Avec 5,6 milliards de dollars de TVL, EtherFi est devenu le plus grand protocole LRT, surpassant des alternatives comme Renzo et Puffer Finance. Le token eETH est largement intégré dans DeFi, accepté comme garantie sur Aave, utilisable dans les marchés de rendement Pendle, et négociable sur les principaux DEX.
EtherFi a également élargi son offre avec des produits adjacents : une carte de débit crypto alimentée par les rendements de restaking, et des coffres "Liquid" qui composent automatiquement les récompenses de restaking dans des stratégies DeFi optimisées.
3. Symbiotic - 897 millions de dollars de TVL (5,5 % de part de marché)
Symbiotic est le challenger le plus crédible à la domination d'EigenLayer. Soutenu par Paradigm et l'écosystème Lido, Symbiotic adopte une approche sans autorisation qui permet à n'importe quel token ERC-20 d'être utilisé comme garantie de restaking, pas seulement l'ETH.
Cette flexibilité ouvre des possibilités intéressantes : les protocoles pourraient être sécurisés par leurs propres tokens natifs, des stablecoins, des positions LP, ou même du Bitcoin (via wrapped BTC). La nature sans autorisation signifie que quiconque peut créer un nouveau coffre de restaking ou enregistrer un nouveau service sans avoir besoin d'approbation.
Avec 897 millions de dollars de TVL, Symbiotic connaît une croissance rapide à partir d'une base plus petite.

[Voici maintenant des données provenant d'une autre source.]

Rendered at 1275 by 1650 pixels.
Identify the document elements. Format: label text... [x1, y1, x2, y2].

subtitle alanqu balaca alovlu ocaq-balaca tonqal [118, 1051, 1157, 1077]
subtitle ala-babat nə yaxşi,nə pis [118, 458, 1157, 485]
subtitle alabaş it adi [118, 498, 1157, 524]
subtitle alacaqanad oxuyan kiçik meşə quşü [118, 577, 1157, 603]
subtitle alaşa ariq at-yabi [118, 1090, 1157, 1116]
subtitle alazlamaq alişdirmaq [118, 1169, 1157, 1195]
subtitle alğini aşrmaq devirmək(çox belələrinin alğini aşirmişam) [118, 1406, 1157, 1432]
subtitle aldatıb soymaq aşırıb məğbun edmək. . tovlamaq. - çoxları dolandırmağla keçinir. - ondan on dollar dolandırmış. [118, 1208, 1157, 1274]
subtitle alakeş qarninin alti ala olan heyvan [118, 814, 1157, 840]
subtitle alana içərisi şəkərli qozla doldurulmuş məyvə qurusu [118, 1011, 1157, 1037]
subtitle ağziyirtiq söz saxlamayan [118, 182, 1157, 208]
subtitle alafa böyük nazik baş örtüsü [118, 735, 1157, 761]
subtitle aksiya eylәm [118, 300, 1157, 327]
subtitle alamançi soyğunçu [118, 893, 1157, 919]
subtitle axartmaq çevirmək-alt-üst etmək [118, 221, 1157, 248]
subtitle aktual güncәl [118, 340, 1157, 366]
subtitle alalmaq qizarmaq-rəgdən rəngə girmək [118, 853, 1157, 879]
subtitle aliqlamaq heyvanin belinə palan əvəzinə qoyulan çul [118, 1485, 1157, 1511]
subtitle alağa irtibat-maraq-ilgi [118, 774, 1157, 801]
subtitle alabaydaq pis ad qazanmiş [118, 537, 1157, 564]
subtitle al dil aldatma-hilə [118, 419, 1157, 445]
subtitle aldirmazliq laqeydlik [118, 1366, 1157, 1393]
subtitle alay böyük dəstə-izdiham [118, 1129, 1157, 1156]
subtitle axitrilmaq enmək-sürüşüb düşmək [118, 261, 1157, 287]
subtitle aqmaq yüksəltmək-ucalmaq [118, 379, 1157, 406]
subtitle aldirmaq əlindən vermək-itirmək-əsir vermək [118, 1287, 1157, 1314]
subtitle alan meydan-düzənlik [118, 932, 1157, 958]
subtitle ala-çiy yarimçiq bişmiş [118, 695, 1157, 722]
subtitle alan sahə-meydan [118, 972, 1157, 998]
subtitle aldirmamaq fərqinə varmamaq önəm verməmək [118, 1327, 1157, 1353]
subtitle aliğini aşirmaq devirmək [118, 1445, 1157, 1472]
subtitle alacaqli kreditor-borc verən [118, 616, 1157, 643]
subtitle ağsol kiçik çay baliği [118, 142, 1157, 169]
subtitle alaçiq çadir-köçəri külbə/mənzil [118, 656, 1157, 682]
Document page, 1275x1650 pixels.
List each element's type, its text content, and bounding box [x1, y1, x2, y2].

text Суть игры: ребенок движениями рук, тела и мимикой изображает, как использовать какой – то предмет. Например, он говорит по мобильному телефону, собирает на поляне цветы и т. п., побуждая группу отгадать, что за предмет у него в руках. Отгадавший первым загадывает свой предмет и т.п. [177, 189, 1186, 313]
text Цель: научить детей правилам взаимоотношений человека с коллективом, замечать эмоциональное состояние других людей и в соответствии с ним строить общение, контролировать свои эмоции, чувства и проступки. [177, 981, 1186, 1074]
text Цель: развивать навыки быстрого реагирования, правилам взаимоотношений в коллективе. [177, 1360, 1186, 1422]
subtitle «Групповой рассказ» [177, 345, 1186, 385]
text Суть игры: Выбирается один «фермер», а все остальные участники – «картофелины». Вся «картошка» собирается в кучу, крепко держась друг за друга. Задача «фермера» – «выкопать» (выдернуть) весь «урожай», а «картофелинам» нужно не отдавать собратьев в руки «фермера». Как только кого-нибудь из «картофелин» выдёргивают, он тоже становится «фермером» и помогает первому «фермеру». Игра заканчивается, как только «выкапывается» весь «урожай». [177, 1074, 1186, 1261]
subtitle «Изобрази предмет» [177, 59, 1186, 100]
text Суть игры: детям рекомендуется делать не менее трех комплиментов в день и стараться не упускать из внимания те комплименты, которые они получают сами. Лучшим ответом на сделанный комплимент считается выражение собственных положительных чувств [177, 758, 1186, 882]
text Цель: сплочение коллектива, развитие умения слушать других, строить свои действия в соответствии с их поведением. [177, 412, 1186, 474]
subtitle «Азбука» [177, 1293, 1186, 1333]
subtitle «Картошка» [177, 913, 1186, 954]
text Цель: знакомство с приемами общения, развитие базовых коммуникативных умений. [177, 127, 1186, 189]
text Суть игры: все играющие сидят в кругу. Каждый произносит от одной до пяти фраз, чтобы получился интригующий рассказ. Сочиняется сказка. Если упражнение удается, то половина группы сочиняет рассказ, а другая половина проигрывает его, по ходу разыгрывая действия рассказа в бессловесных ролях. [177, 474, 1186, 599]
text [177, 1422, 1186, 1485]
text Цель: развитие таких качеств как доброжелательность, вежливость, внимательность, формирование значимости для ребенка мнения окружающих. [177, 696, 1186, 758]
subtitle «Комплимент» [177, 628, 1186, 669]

Son principal avantage par rapport à EigenLayer est cette flexibilité et son intégration plus étroite avec l'écosystème Lido.
4. Kelp DAO - Plus de 2 milliards de dollars de TVL
Kelp DAO se distingue par son modèle multi-LST. Alors que la plupart des fournisseurs de LRT n'acceptent que l'ETH, Kelp accepte plusieurs tokens de staking liquide (stETH, ETHx, sfrxETH) comme dépôts, offrant aux utilisateurs plus de flexibilité dans leur entrée dans l'écosystème de restaking.
Le token rsETH (LRT de Kelp) a gagné une traction significative, avec plus de 2 milliards de dollars de TVL et des intégrations à travers les principaux protocoles DeFi. Kelp a également été le pionnier de "Kernel", une fonctionnalité qui permet aux utilisateurs de choisir une exposition AVS spécifique plutôt que d'accepter une allocation d'opérateur par défaut.
5. Karak - 102 millions de dollars de TVL (0,6 % de part de marché)
Karak est le protocole le plus expérimental de cette liste, pionnier du restaking multi-actifs avec le soutien des tokens LP, des stablecoins et du WBTC aux côtés de l'ETH traditionnel. Le protocole fonctionne sur sa propre chaîne K2 (construite sur Arbitrum Orbit) pour des opérations plus rapides.
Bien que son TVL de 102 millions de dollars soit le plus petit ici, l'approche multi-actifs de Karak pourrait s'avérer importante si le restaking s'étend au-delà de l'écosystème Ethereum. La capacité de restaker du Bitcoin, des stablecoins ou des positions LP ouvre le restaking à un pool de capital beaucoup plus large.